**EXERCISE DIRECTIONS**:
Output the data below in full, byte for byte. Nothing may differ.
____ RECORDS PROVIDED
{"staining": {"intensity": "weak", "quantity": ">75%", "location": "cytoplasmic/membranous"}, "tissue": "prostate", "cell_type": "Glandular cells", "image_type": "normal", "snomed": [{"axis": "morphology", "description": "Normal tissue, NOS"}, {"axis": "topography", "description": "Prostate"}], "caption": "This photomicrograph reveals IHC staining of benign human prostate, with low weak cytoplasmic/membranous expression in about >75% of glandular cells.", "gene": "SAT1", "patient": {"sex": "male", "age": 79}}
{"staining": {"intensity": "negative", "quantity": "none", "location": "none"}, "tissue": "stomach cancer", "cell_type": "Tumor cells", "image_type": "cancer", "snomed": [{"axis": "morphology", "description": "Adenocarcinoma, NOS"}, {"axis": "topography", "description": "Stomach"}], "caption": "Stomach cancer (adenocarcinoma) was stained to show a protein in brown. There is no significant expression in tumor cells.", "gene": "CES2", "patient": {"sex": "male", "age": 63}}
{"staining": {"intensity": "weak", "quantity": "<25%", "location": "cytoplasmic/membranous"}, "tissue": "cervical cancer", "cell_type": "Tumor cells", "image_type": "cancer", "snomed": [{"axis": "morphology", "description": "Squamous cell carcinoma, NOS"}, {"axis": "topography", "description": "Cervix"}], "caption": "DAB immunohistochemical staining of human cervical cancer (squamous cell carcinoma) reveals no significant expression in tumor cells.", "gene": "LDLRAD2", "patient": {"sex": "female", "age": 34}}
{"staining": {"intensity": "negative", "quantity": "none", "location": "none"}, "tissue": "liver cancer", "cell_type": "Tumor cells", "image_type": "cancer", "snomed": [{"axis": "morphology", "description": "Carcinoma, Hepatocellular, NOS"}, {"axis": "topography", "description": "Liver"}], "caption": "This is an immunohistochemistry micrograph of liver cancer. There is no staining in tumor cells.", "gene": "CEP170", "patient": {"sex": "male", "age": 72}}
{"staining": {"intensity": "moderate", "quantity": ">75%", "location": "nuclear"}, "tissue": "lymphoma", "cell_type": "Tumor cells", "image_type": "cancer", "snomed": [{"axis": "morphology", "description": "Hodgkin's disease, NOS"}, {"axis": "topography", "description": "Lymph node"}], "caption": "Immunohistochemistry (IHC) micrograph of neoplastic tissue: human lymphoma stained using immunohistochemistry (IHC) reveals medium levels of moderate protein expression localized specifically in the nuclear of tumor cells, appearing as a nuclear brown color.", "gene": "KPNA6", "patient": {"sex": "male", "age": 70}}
________
**SOLUTION TO THIS EXERCISE**:
{"staining": {"intensity": "weak", "quantity": ">75%", "location": "cytoplasmic/membranous"}, "tissue": "prostate", "cell_type": "Glandular cells", "image_type": "normal", "snomed": [{"axis": "morphology", "description": "Normal tissue, NOS"}, {"axis": "topography", "description": "Prostate"}], "caption": "This photomicrograph reveals IHC staining of benign human prostate, with low weak cytoplasmic/membranous expression in about >75% of glandular cells.", "gene": "SAT1", "patient": {"sex": "male", "age": 79}}
{"staining": {"intensity": "negative", "quantity": "none", "location": "none"}, "tissue": "stomach cancer", "cell_type": "Tumor cells", "image_type": "cancer", "snomed": [{"axis": "morphology", "description": "Adenocarcinoma, NOS"}, {"axis": "topography", "description": "Stomach"}], "caption": "Stomach cancer (adenocarcinoma) was stained to show a protein in brown. There is no significant expression in tumor cells.", "gene": "CES2", "patient": {"sex": "male", "age": 63}}
{"staining": {"intensity": "weak", "quantity": "<25%", "location": "cytoplasmic/membranous"}, "tissue": "cervical cancer", "cell_type": "Tumor cells", "image_type": "cancer", "snomed": [{"axis": "morphology", "description": "Squamous cell carcinoma, NOS"}, {"axis": "topography", "description": "Cervix"}], "caption": "DAB immunohistochemical staining of human cervical cancer (squamous cell carcinoma) reveals no significant expression in tumor cells.", "gene": "LDLRAD2", "patient": {"sex": "female", "age": 34}}
{"staining": {"intensity": "negative", "quantity": "none", "location": "none"}, "tissue": "liver cancer", "cell_type": "Tumor cells", "image_type": "cancer", "snomed": [{"axis": "morphology", "description": "Carcinoma, Hepatocellular, NOS"}, {"axis": "topography", "description": "Liver"}], "caption": "This is an immunohistochemistry micrograph of liver cancer. There is no staining in tumor cells.", "gene": "CEP170", "patient": {"sex": "male", "age": 72}}
{"staining": {"intensity": "moderate", "quantity": ">75%", "location": "nuclear"}, "tissue": "lymphoma", "cell_type": "Tumor cells", "image_type": "cancer", "snomed": [{"axis": "morphology", "description": "Hodgkin's disease, NOS"}, {"axis": "topography", "description": "Lymph node"}], "caption": "Immunohistochemistry (IHC) micrograph of neoplastic tissue: human lymphoma stained using immunohistochemistry (IHC) reveals medium levels of moderate protein expression localized specifically in the nuclear of tumor cells, appearing as a nuclear brown color.", "gene": "KPNA6", "patient": {"sex": "male", "age": 70}}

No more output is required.